2019 a été une riche année pour les salariés, retraités. Est-ce qu’une petite économie comme Maurice peut miser sur la consommation pour soutenir sa croissance ? 
La redistribution de la richesse et l’amélioration du pouvoir d’achat des couches les plus défavorisées de la population ont répondu à deux impératifs économiques pressants - assurer plus de justice sociale et contribuer à une relance de la consommation. Cette mesure est de nature cyclique et répond à une nécessité à court terme mais n’exclut pas le besoin de mesures structurelles fortes et de réformes sectorielles pour assurer un taux de croissance de 4 % et plus. 

La croissance a été soutenue par plus de 60% par la consommation. Cela ne pourra être soutenu à moyen et long terme. Il nous faut impérativement (…) renforcer et restructurer nos secteurs productifs. 

Venons-en à la stratégie internationale. Peut-on tout miser sur l’Afrique ? Et pourquoi pas l’Inde et la Chine, avec qui nous avons des accords modernes ?
Votre question semble suggérer qu’il y a un choix à faire entre l’Afrique et le reste du monde. Or l’intelligence nous dicte que nous pouvons mener de front une politique visant à renforcer voire restructurer nos relations avec nos partenaires économiques traditionnels tout en développant de nouveaux créneaux par une diversification de notre espace économique. Dans ce contexte j’entrevois l’intégration économique régionale de notre pays par une stratégie en trois volets étalée dans le temps. D’abord la régionalisation visant les îles des Mascareignes et les pays de l’Afrique de l’Est et australe. Dans un deuxième temps, tenter une percée vers l’Afrique de l’Ouest et le Maghreb au Nord. Finalement, envisager une extension sur les pays faisant partie de « l’Indian Ocean Rim ». Cette extension tient compte de nos ressources limitées et  la nécessité de se focaliser sur un objectif réalisable à court et moyen terme.

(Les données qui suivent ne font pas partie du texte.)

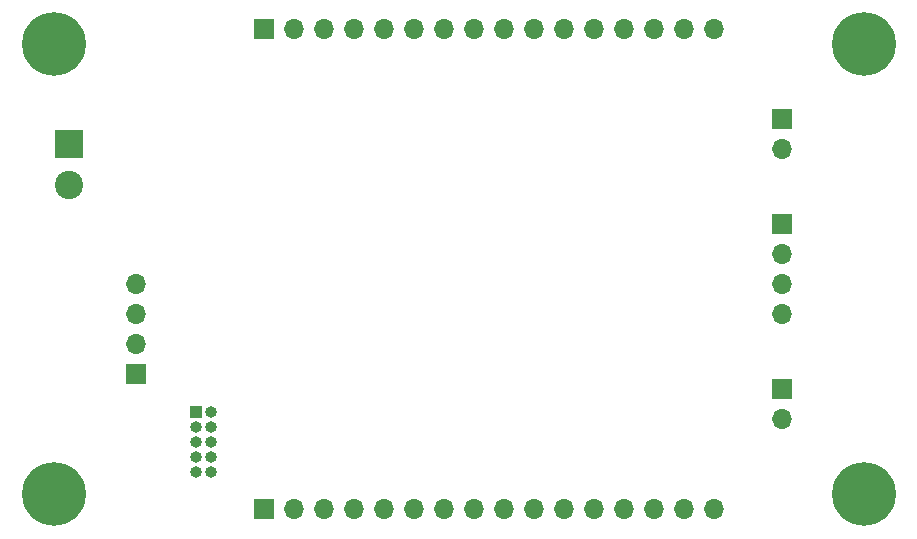
<source format=gbr>
%TF.GenerationSoftware,KiCad,Pcbnew,(6.0.2)*%
%TF.CreationDate,2022-02-18T18:14:02-05:00*%
%TF.ProjectId,EFM32TG11-Core,45464d33-3254-4473-9131-2d436f72652e,rev?*%
%TF.SameCoordinates,Original*%
%TF.FileFunction,Soldermask,Bot*%
%TF.FilePolarity,Negative*%
%FSLAX46Y46*%
G04 Gerber Fmt 4.6, Leading zero omitted, Abs format (unit mm)*
G04 Created by KiCad (PCBNEW (6.0.2)) date 2022-02-18 18:14:02*
%MOMM*%
%LPD*%
G01*
G04 APERTURE LIST*
%ADD10R,1.700000X1.700000*%
%ADD11O,1.700000X1.700000*%
%ADD12R,2.400000X2.400000*%
%ADD13C,2.400000*%
%ADD14C,5.400000*%
%ADD15R,1.000000X1.000000*%
%ADD16O,1.000000X1.000000*%
G04 APERTURE END LIST*
D10*
%TO.C,J2*%
X184855000Y-88895000D03*
D11*
X184855000Y-91435000D03*
%TD*%
D12*
%TO.C,J1*%
X124460000Y-90960000D03*
D13*
X124460000Y-94460000D03*
%TD*%
D14*
%TO.C,H3*%
X191770000Y-82550000D03*
%TD*%
D10*
%TO.C,J4*%
X184855000Y-111755000D03*
D11*
X184855000Y-114295000D03*
%TD*%
D14*
%TO.C,H1*%
X123190000Y-82550000D03*
%TD*%
D10*
%TO.C,J7*%
X140970000Y-121895000D03*
D11*
X143510000Y-121895000D03*
X146050000Y-121895000D03*
X148590000Y-121895000D03*
X151130000Y-121895000D03*
X153670000Y-121895000D03*
X156210000Y-121895000D03*
X158750000Y-121895000D03*
X161290000Y-121895000D03*
X163830000Y-121895000D03*
X166370000Y-121895000D03*
X168910000Y-121895000D03*
X171450000Y-121895000D03*
X173990000Y-121895000D03*
X176530000Y-121895000D03*
X179070000Y-121895000D03*
%TD*%
D10*
%TO.C,J5*%
X130175000Y-110480000D03*
D11*
X130175000Y-107940000D03*
X130175000Y-105400000D03*
X130175000Y-102860000D03*
%TD*%
D10*
%TO.C,J8*%
X140970000Y-81255000D03*
D11*
X143510000Y-81255000D03*
X146050000Y-81255000D03*
X148590000Y-81255000D03*
X151130000Y-81255000D03*
X153670000Y-81255000D03*
X156210000Y-81255000D03*
X158750000Y-81255000D03*
X161290000Y-81255000D03*
X163830000Y-81255000D03*
X166370000Y-81255000D03*
X168910000Y-81255000D03*
X171450000Y-81255000D03*
X173990000Y-81255000D03*
X176530000Y-81255000D03*
X179070000Y-81255000D03*
%TD*%
D14*
%TO.C,H2*%
X123190000Y-120650000D03*
%TD*%
D10*
%TO.C,J3*%
X184855000Y-97800000D03*
D11*
X184855000Y-100340000D03*
X184855000Y-102880000D03*
X184855000Y-105420000D03*
%TD*%
D14*
%TO.C,H4*%
X191770000Y-120650000D03*
%TD*%
D15*
%TO.C,J6*%
X135265000Y-113655000D03*
D16*
X136535000Y-113655000D03*
X135265000Y-114925000D03*
X136535000Y-114925000D03*
X135265000Y-116195000D03*
X136535000Y-116195000D03*
X135265000Y-117465000D03*
X136535000Y-117465000D03*
X135265000Y-118735000D03*
X136535000Y-118735000D03*
%TD*%
M02*

</source>
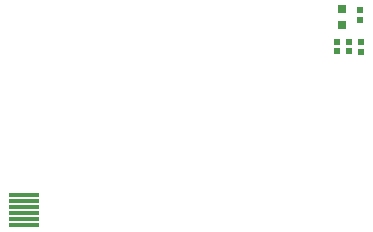
<source format=gbr>
%TF.GenerationSoftware,Altium Limited,Altium Designer,21.8.1 (53)*%
G04 Layer_Color=255*
%FSLAX45Y45*%
%MOMM*%
%TF.SameCoordinates,7374835A-4B4A-4399-96A1-91FF428CB2AC*%
%TF.FilePolarity,Positive*%
%TF.FileFunction,Pads,Top*%
%TF.Part,Single*%
G01*
G75*
%TA.AperFunction,SMDPad,CuDef*%
%ADD13R,2.50000X0.30000*%
%ADD14R,0.52000X0.52000*%
%ADD15R,0.52000X0.50000*%
%ADD16R,0.80000X0.70000*%
D13*
X155000Y300100D02*
D03*
Y250100D02*
D03*
Y200100D02*
D03*
Y150100D02*
D03*
Y100100D02*
D03*
Y50100D02*
D03*
D14*
X2906010Y1597080D02*
D03*
Y1517080D02*
D03*
X2809517Y1597079D02*
D03*
Y1517079D02*
D03*
X3000927Y1786706D02*
D03*
Y1866706D02*
D03*
D15*
X3014227Y1599076D02*
D03*
Y1515079D02*
D03*
D16*
X2852509Y1739210D02*
D03*
Y1874206D02*
D03*
%TF.MD5,3c4589278bc93b2a431e0de9089e9874*%
M02*

</source>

À votre avis, est-ce que Maurice pourra tirer bénéfice de son positionnement dans la région et utiliser ses atouts tels que centre financier bien établi, bilinguisme ?
Maurice est en position stratégique dans l’Océan indien de par notre position géographique et nos excellentes relations avec nos partenaires historiques (européens) ainsi qu’avec les grands pays émergents que sont la Chine et l’Inde et qui ont tous un intérêt à préserver dans cette partie du monde. Ayant toujours revendiqué notre pleine appartenance à l’Afrique sur les plans politique et économique, nous sommes aujourd’hui bien placés pour être un pont entre ces pays et le continent. Nous avons là des atouts considérables et il incombe à nos dirigeants politiques aussi bien qu’aux opérateurs économiques de prendre les mesures appropriées afin d’en faire bénéficier notre économie nationale aussi bien que celles de nos partenaires africains dans le cadre de notre stratégie de diversification et de régionalisation.

Le Brexit sera une réalité à la fin de ce mois-ci. Au final, est-ce une bonne nouvelle pour Maurice ?
Le Brexit à la fin de ce mois est une certitude - mais paradoxalement personne ne peut prédire les conséquences immédiates pour le Royaume Uni et ses partenaires économiques. Les retombées seront extrêmement complexes. Il faut se tenir prêt à saisir les opportunités qui en découleront pour notre pays surtout en termes d’accès au marché du Royaume Uni dans le cadre du Brexit.